Michael Krieger of Liberty Blitzkrieg has written another good article, this one on the dangers that the algorithms used by tech giants pose to our very ability to think. Are you sure your thoughts are your own when every interaction online is being used to present the ideas that are most profitable to those with the power?
…It’s important to note that while much of the recent focus on tech giants revolves around market dominance and anti-competitiveness, the real danger posed is far more extensive. Particularly since the post-election “panic of 2016,” these companies have begun to more earnestly morph into digital information gatekeepers in the name of empire and the national security state.
Day by day, tweaked algorithm by tweaked algorithm, and with each new thought criminal banished from major digital platforms, we’ve seen not only dissident views marginalized, but we’ve also lost a capacity to access information we’re looking for should tech company CEOs or their national security state partners deem it inappropriate. The powers that be have determined the internet permitted too much freedom of thought and opinion, so the tech giants stand ready to bluntly throw the hammer down in order to reverse that trend and regain narrative control. The algorithm will be used to get you in line, and if you don’t comply, the algorithm will destroy you.
More from TruthDig:
Stiegler believes that digital technology, in the hands of technocrats whom he calls “the new barbarians,” now threatens to dominate our tertiary memory, leading to a historically unprecedented “proletarianization” of the human mind. For Stiegler, the stakes today are much higher than they were for Marx, from whom this term is derived: proletarianization is no longer a threat posed to physical labor but to the human spirit itself…
Stiegler firmly believes that a distinction must always be upheld between “authentic thinking” and “computational cognitivism” and that today’s crisis lies in confusing the latter for the former: we have entrusted our rationality to computational technologies that now dominate everyday life, which is increasingly dependent on glowing screens driven by algorithmic anticipations of their users’ preferences and even writing habits (e.g., the repugnantly named “predictive text” feature that awaits typed-in characters to regurgitate stock phrases)… As Stiegler’s translator, the philosopher and filmmaker Daniel Ross, puts it, our so-called post-truth age is one “where calculation becomes so hegemonic as to threaten the possibility of thinking itself.”
This is the true crux of what we’re dealing with, and so we find ourselves at a terrifying transition point in the entire historical human experience should we fail to correct it. As a consequence of their dominant market shares in core areas of our modern digital world like e-commerce (Amazon), human-to-human communication (Facebook) and information access (Google), tech giants now have the capacity to replace human curiosity and thought with opaque and ever-changing algorithms…

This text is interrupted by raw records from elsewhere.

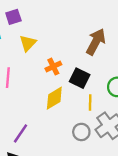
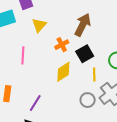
brown arrow: (96, 42) -> (83, 25), moved
black square: (80, 78) -> (85, 54), turned 36

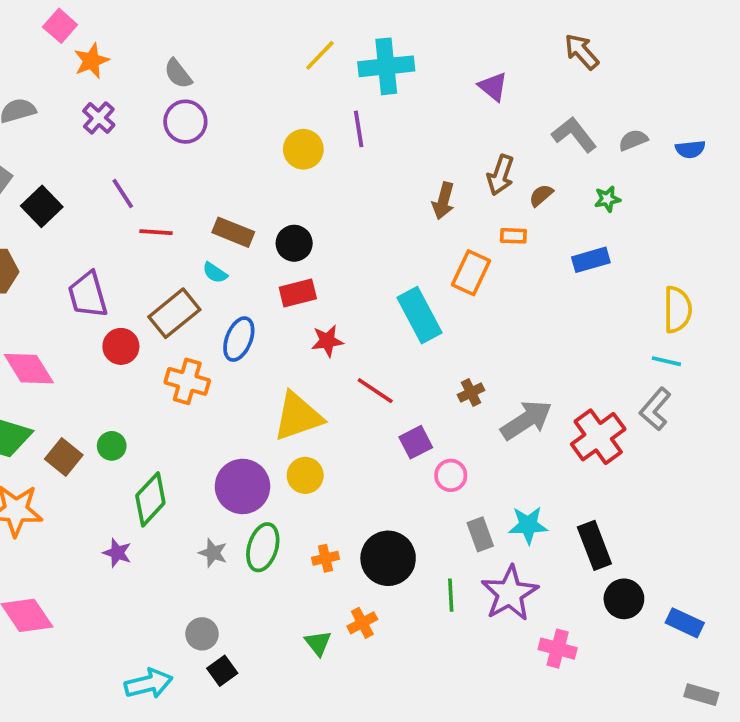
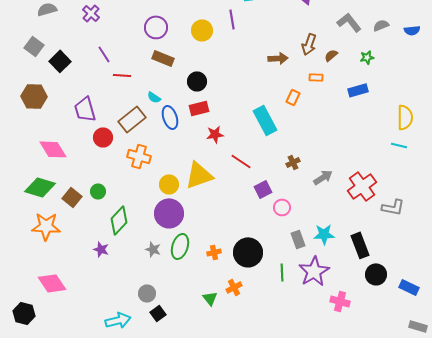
purple circle: (185, 122) -> (156, 27), moved
brown arrow: (443, 201) -> (278, 58), turned -108
brown rectangle: (233, 232) -> (163, 58), moved
orange rectangle: (471, 273) -> (293, 97), size x0.7
blue ellipse: (239, 339) -> (170, 117), moved, turned -40
gray L-shape: (655, 409) -> (393, 207), moved, turned -120
gray arrow: (526, 420) -> (323, 177), size x0.7
yellow circle: (305, 475) -> (169, 184), moved

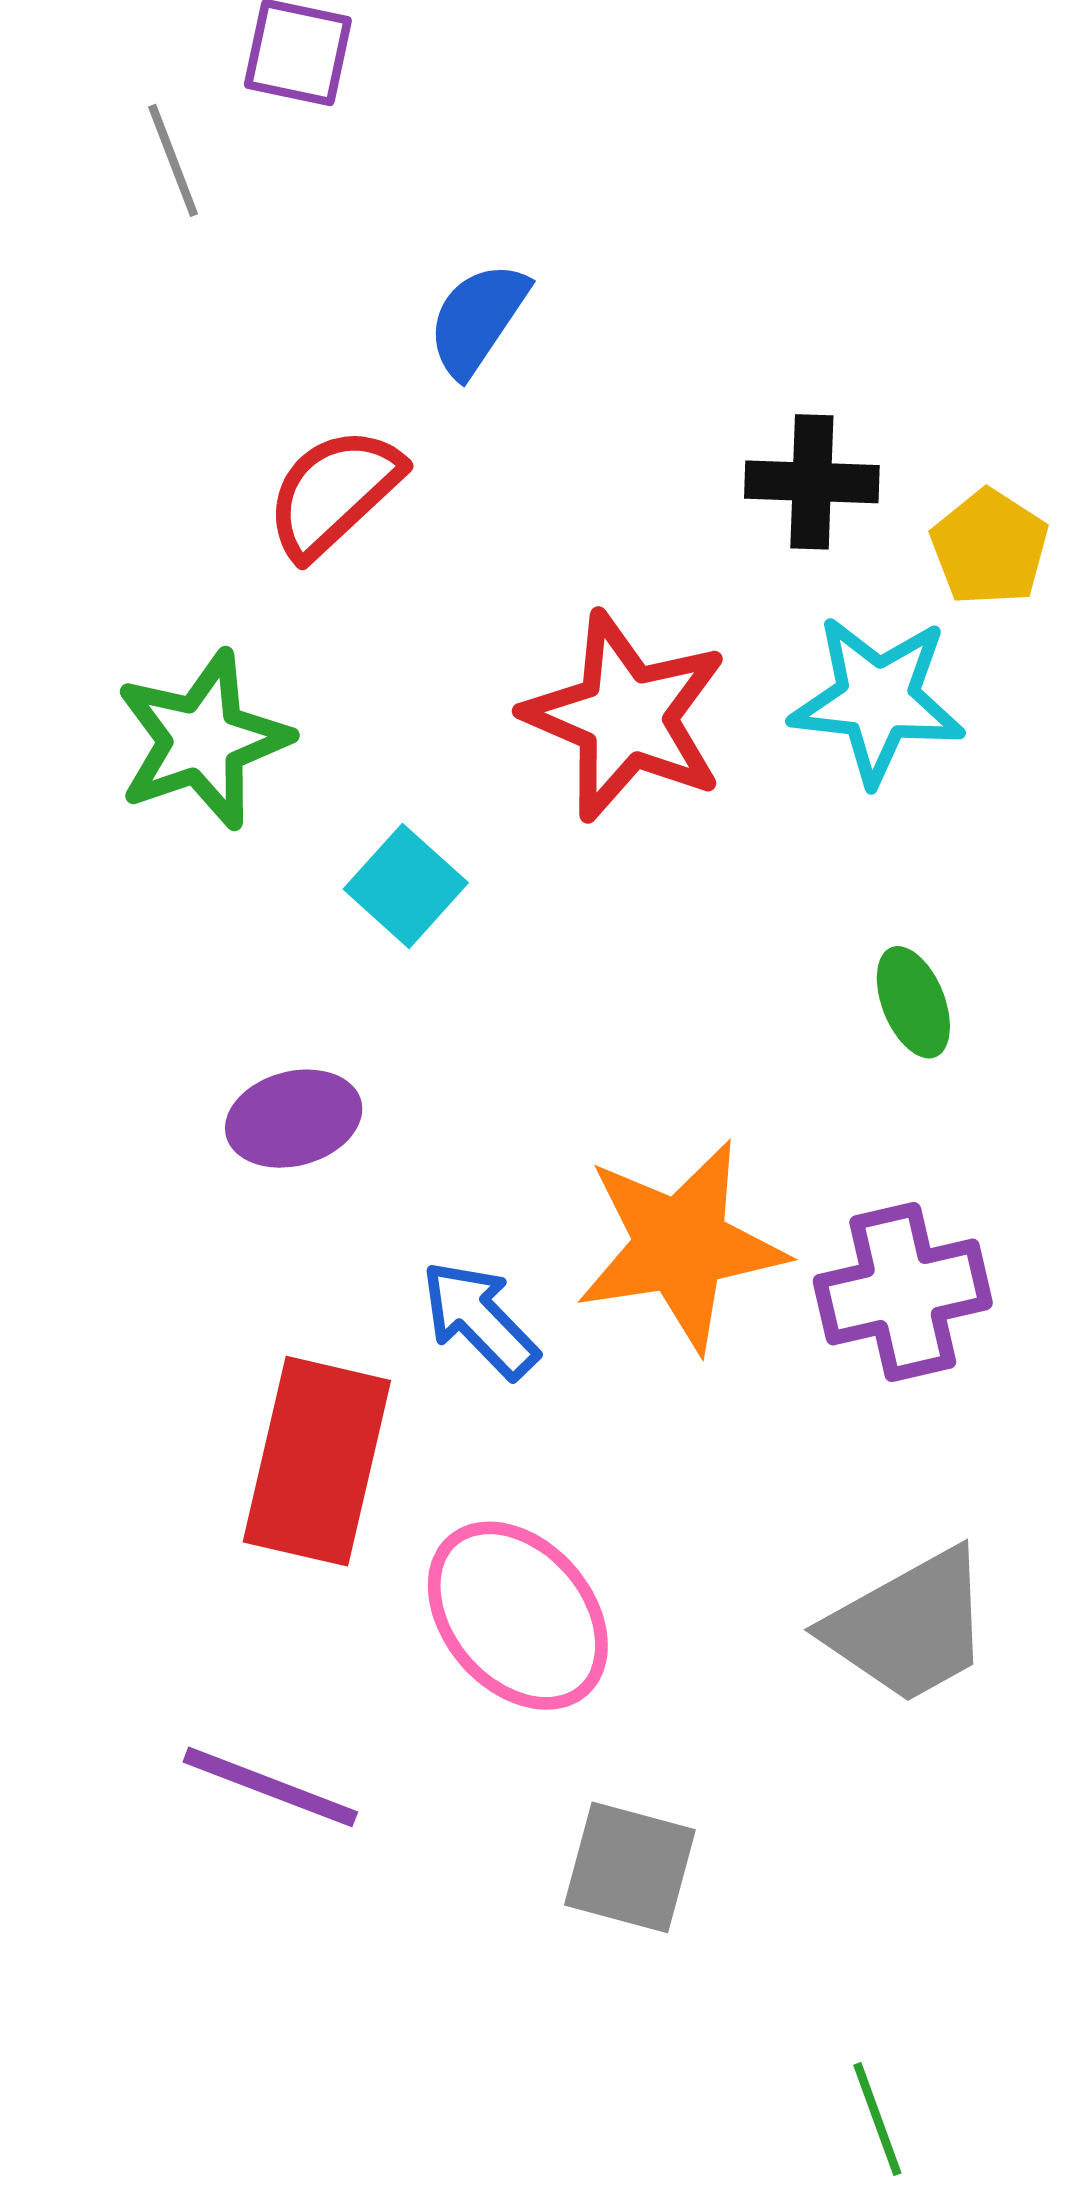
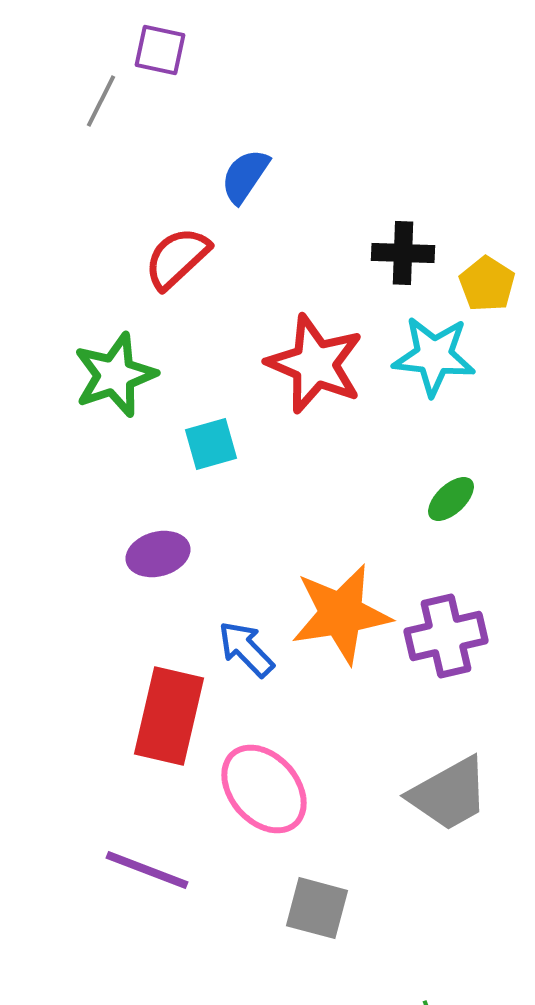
gray line: (173, 160) -> (101, 101), turned 48
cyan square: (406, 886) -> (211, 444), turned 32
green ellipse: (913, 1002) -> (451, 499), turned 69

The internet was supposed to free information while connecting people and ideas across borders. This promise is being lost with each passing day, and rectifying the situation is one of the most significant challenges we face. Should we fail, we can look forward to a future where humanity consists of little more than digitally lobotomized automatons responding like lab rats to algorithms created by tech CEOs and their national security state partners.